Current status and epidemiological observation of Thelazia callipaeda (Spirurida, Thelaziidae) in dogs, cats and foxes in Italy: a “coincidence” or a parasitic disease of the Old Continent?

Thelazia callipaeda is a spirurid nematode which causes ocular infections in dogs and man and, occasionally, in cats, foxes and rabbits. The intermediate host and vector of T. callipaeda is unknown. For a long time T. callipaeda incidence was reported only from the Russian Federation and the Far East, but recently it has also been found in Italy. In order to investigate the spread of T. callipaeda in Italy, a survey was carried out in two sites, site A in the Piedmont region (North West Italy), and site B in the Basilicata region (Southern Italy). Dogs, cats and foxes in site A and dogs in site B were examined for eyeworms, using different procedures and timing. From January 1995 to August 2002, 91 dogs, 4 cats and 903 fox carcasses were examined in site A, and from October 1999 to January 2003, 443 dogs were examined in site B, and the eyeworms collected were identified using morphological keys.

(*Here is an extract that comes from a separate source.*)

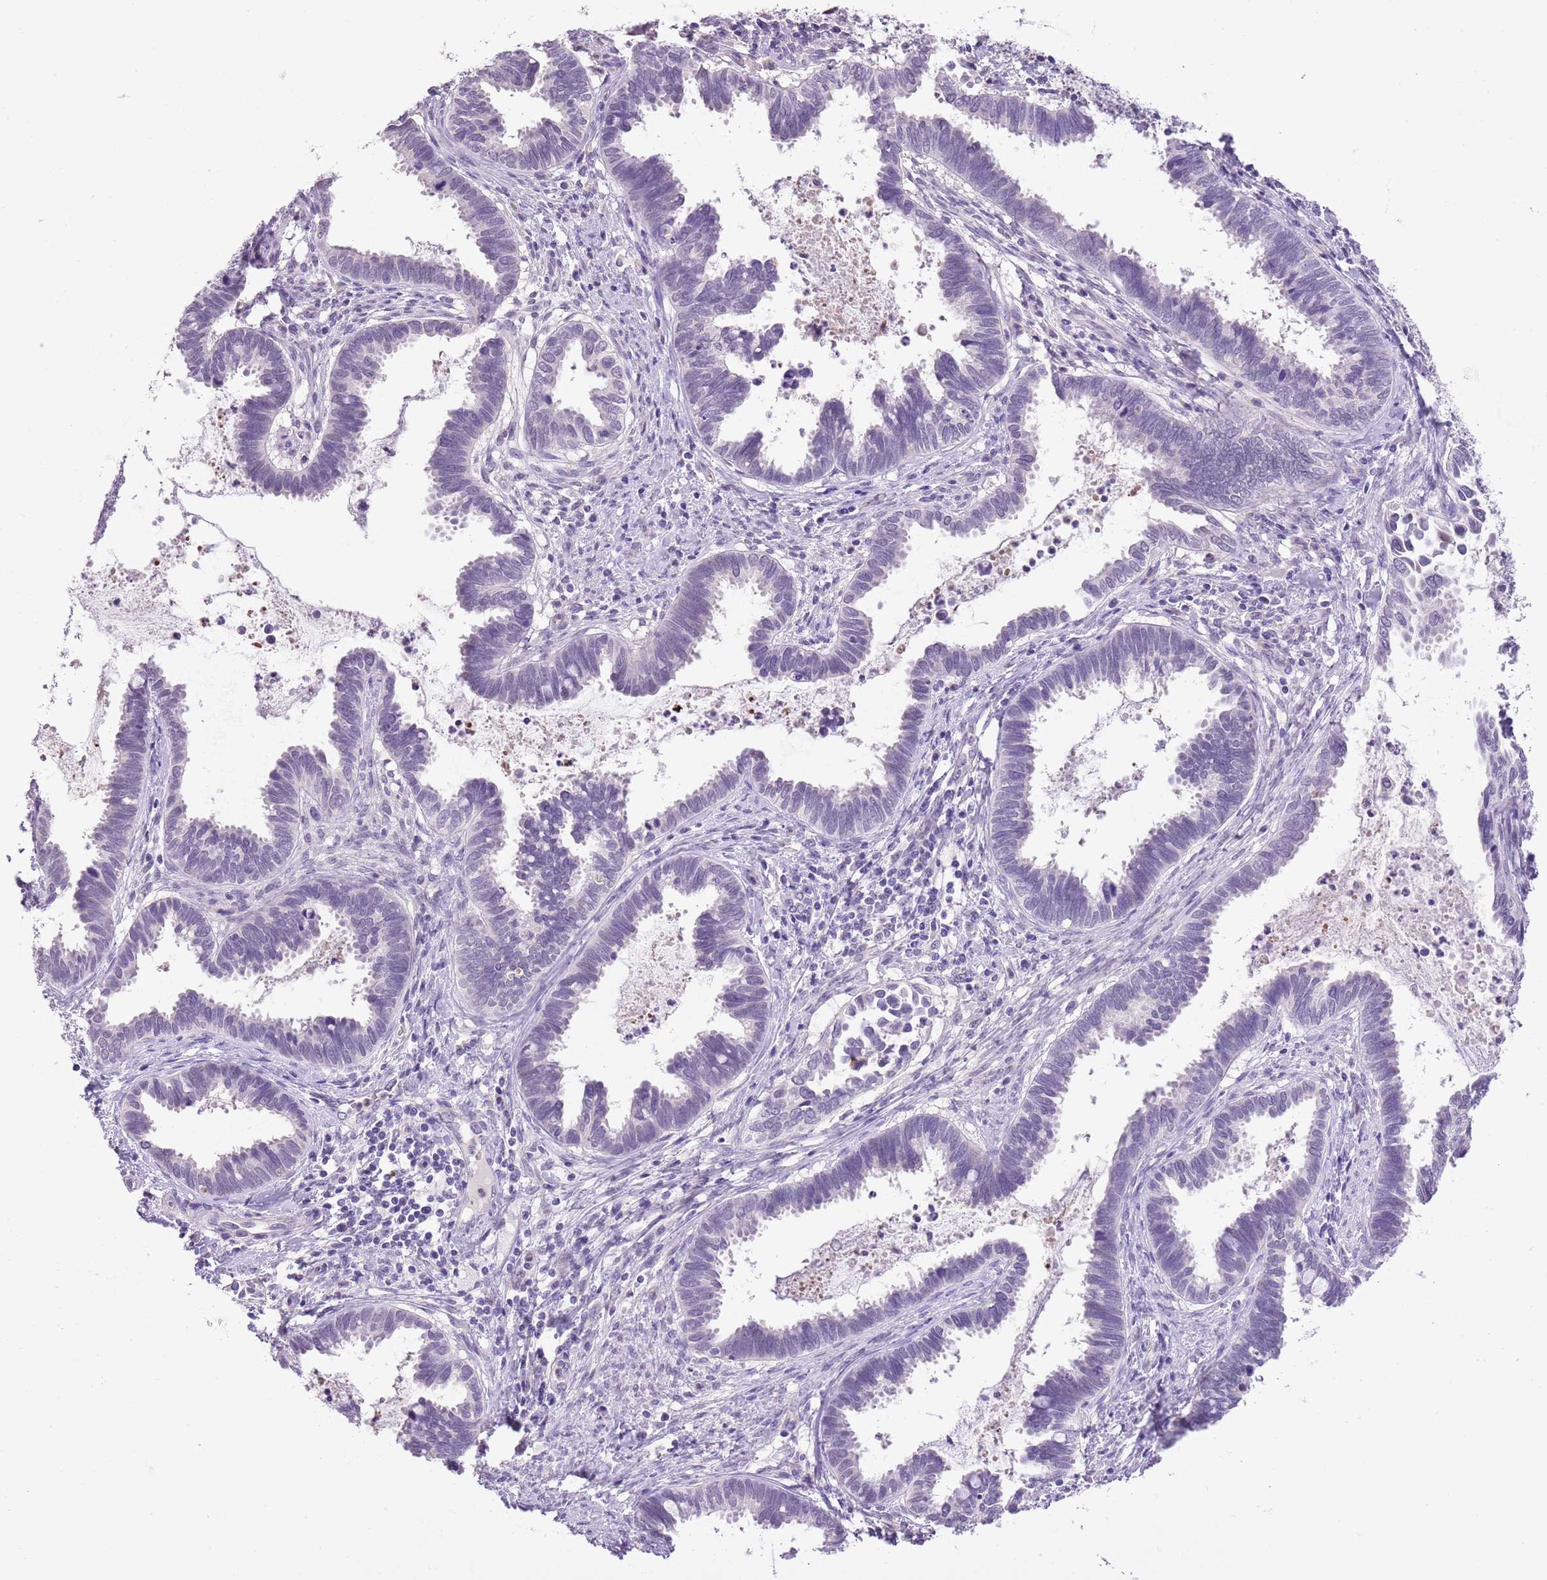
{"staining": {"intensity": "negative", "quantity": "none", "location": "none"}, "tissue": "cervical cancer", "cell_type": "Tumor cells", "image_type": "cancer", "snomed": [{"axis": "morphology", "description": "Adenocarcinoma, NOS"}, {"axis": "topography", "description": "Cervix"}], "caption": "An image of human cervical cancer is negative for staining in tumor cells.", "gene": "XPO7", "patient": {"sex": "female", "age": 37}}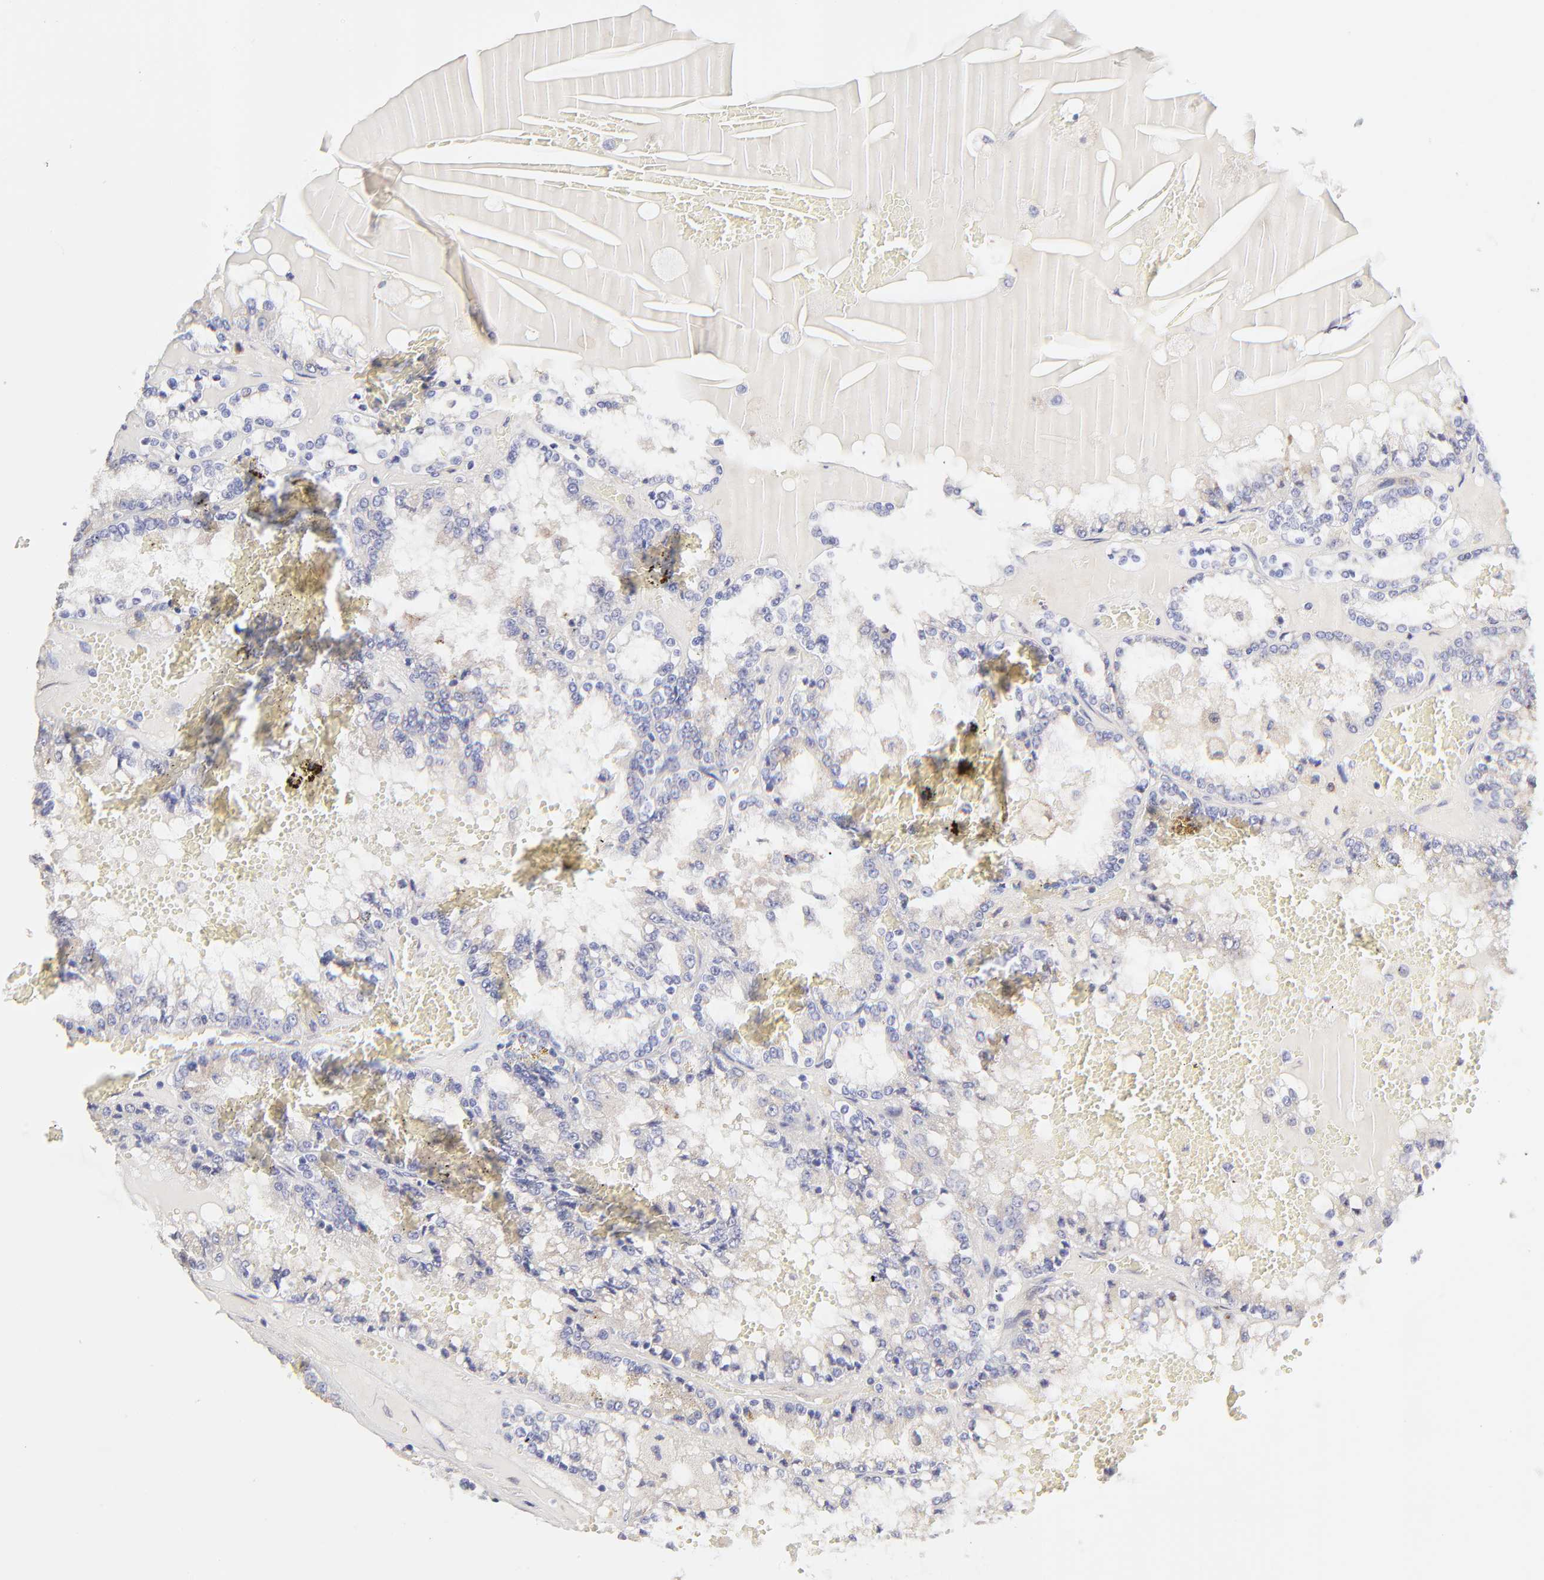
{"staining": {"intensity": "negative", "quantity": "none", "location": "none"}, "tissue": "renal cancer", "cell_type": "Tumor cells", "image_type": "cancer", "snomed": [{"axis": "morphology", "description": "Adenocarcinoma, NOS"}, {"axis": "topography", "description": "Kidney"}], "caption": "IHC of human adenocarcinoma (renal) demonstrates no expression in tumor cells.", "gene": "GCSAM", "patient": {"sex": "female", "age": 56}}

Twenty-one (23.07%) and 185 (41.76%) of the dogs from sites A and B, respectively, were found to be infected by eyeworms; furthermore, all the cats examined and 46 fox carcasses (5.1%) were positive for eyeworms. All the nematodes collected were identified as T. callipaeda. These results indicate that T. callipaeda is not confined to Eastern Europe and Asia, but that it has spread to the Old Continent, and to both Northern and Southern Italy. Considering the high prevalence of infected dogs reported in some municipalities (e.g. 60.14% of 138 dogs examined in a municipality from site B), it is assumed that one or more vectors are significantly present in the areas under investigation. Furthermore, there is good reason to believe that T. callipaeda is also present in other European countries. Speculation as to the origins of this parasitic infestation in Europe and the biology of T. callipaeda and its vector/s is also discussed.